|Battle of Midway|
|Prelude to battle|
|Attacks on the Japanese fleet|
|Discovery of sunken vessels|
Prelude to battle
USS Yorktown at Pearl Harbor days before the battle.
On Midway Island, the USAAF stationed four squadrons of B-17 Flying Fortresses, along with several B-26 Marauders. The Marine Corps had nineteen SBD Dauntless dive bombers, seven F4F-3 Wildcats, seventeen Vought SBU-3 Vindicators, twenty-one F2A-3 Brewster Buffalos, and six Grumman TBF-1 Avenger torpedo bombers, the latter a detachment of VT-8 from Hornet.
Akagi in April 1942, the flagship of the Japanese carrier striking force which attacked Pearl Harbor, as well as Darwin, Rabaul, and Colombo, prior to the battle.
The main Japanese strike aircraft to be used were the Aichi D3A1 dive bomber and the Nakajima B5N2, which was capable of being used either as a torpedo bomber or as a level attack bomber. The main carrier fighter was the fast and highly maneuverable Mitsubishi A6M2 Zero. However, the carriers of the Kido Butai were suffering from a shortage of frontline aircraft. For various reasons, production of the D3A had been drastically reduced, while that of the B5N had been stopped completely. As a consequence, there were none available to replace losses. This also meant that many of the aircraft being used during the June 1942 operations had been operational since late November 1941; although well maintained, they were almost worn out and had become increasingly unreliable. These factors meant that all carriers had less than their normal aircraft complement and few spare aircraft.
Japanese strategic scouting arrangements prior to the battle also fell into disarray. A picket line of Japanese submarines was late getting into position (partly because of Yamamoto's haste), which let the American carriers reach their assembly point northeast of Midway (known as "Point Luck") without being detected. A second attempt at reconnaissance, using four-engine Kawanishi H8K flying boats to scout Pearl Harbor prior to the battle (and thereby detect the absence or presence of the American carriers), part of "Operation K", was also thwarted when Japanese submarines assigned to refuel the search aircraft discovered that the intended refueling point—a hitherto deserted bay off French Frigate Shoals—was occupied by American warships (because the Japanese had carried out an identical mission in March). Thus, Japan was deprived of any knowledge concerning the movements of the American carriers immediately before the battle. Japanese radio intercepts also noticed an increase in both American submarine activity and message traffic. This information was in Yamamoto's hands prior to the battle. However, Japanese plans were not changed; Yamamoto, at sea on Yamato, did not dare inform Nagumo for fear of exposing his position and assumed incorrectly that Nagumo had received the same signal from Tokyo.

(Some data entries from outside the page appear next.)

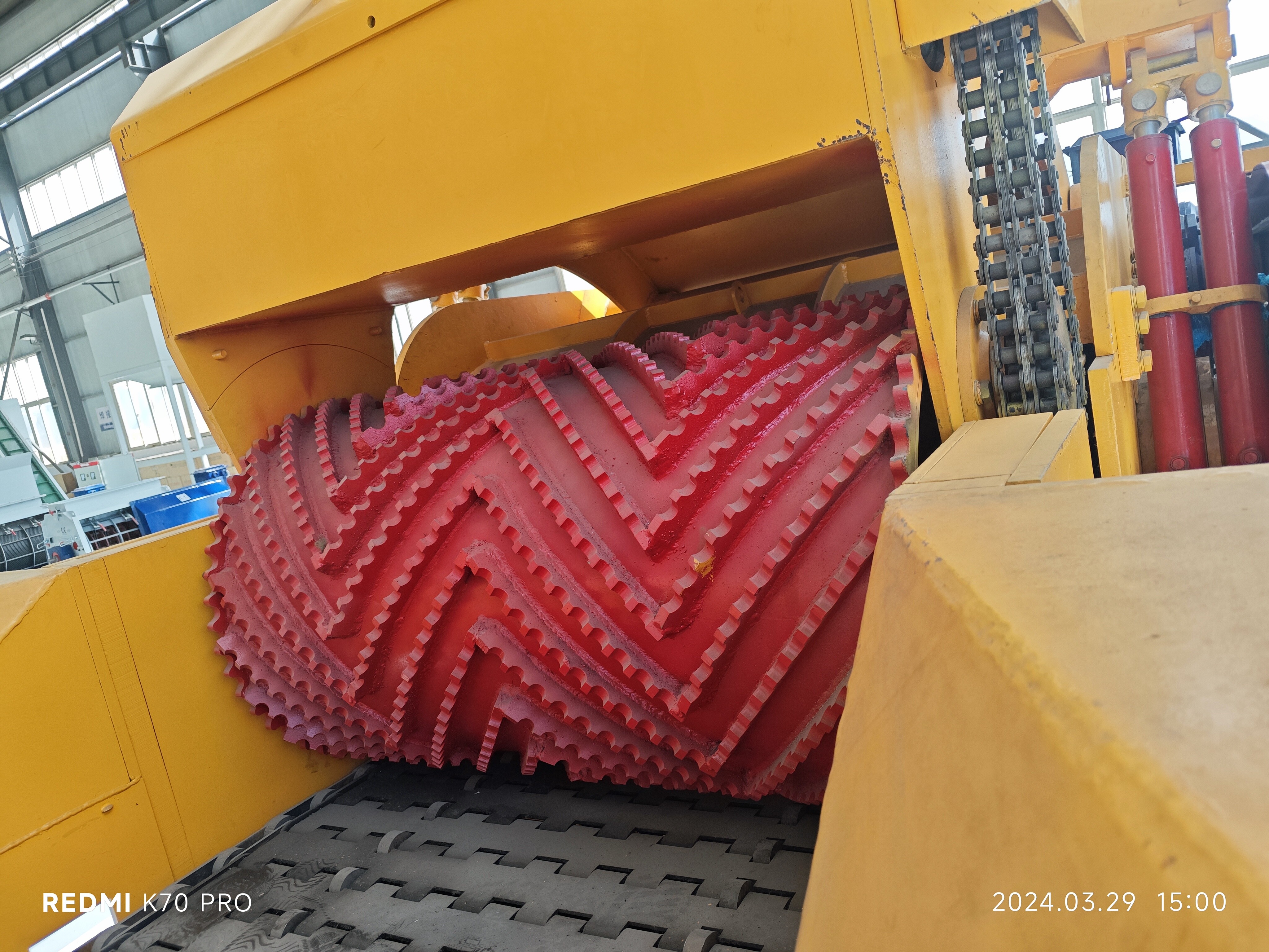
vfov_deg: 54.9
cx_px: 634
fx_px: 916
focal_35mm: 25
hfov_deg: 69.4
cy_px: 476
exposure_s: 1/238
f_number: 1.6
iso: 50
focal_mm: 5.84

Admiral Nimitz had one priceless asset: American and British cryptanalysts had broken the JN-25 code. Commander Joseph J. Rochefort and his team at HYPO were able to confirm Midway as the target of the impending Japanese strike, to determine the date of the attack as either 4 or 5 June, and to provide Nimitz with a complete IJN order of battle. Japan's efforts to introduce a new codebook had been delayed, giving HYPO several crucial days; while it was blacked out shortly before the attack began, the important breaks had already been made.
As a result, the Americans entered the battle with a very good picture of where, when, and in what strength the Japanese would appear. Nimitz was aware, for example, that the vast numerical superiority of the Japanese fleet had been divided into no less than four task forces, and the escort for the main Carrier Striking Force was limited to just a few fast ships. For this reason, they knew that the anti-aircraft guns protecting the carriers would be limited. Knowing the strength he faced, Nimitz calculated his three carrier decks, plus Midway Island, to Yamamoto's four, gave the U.S. rough parity (although American carrier air groups were larger than Japanese ones). The Japanese, by contrast, remained almost totally unaware of their opponent's true strength and dispositions even after the battle began.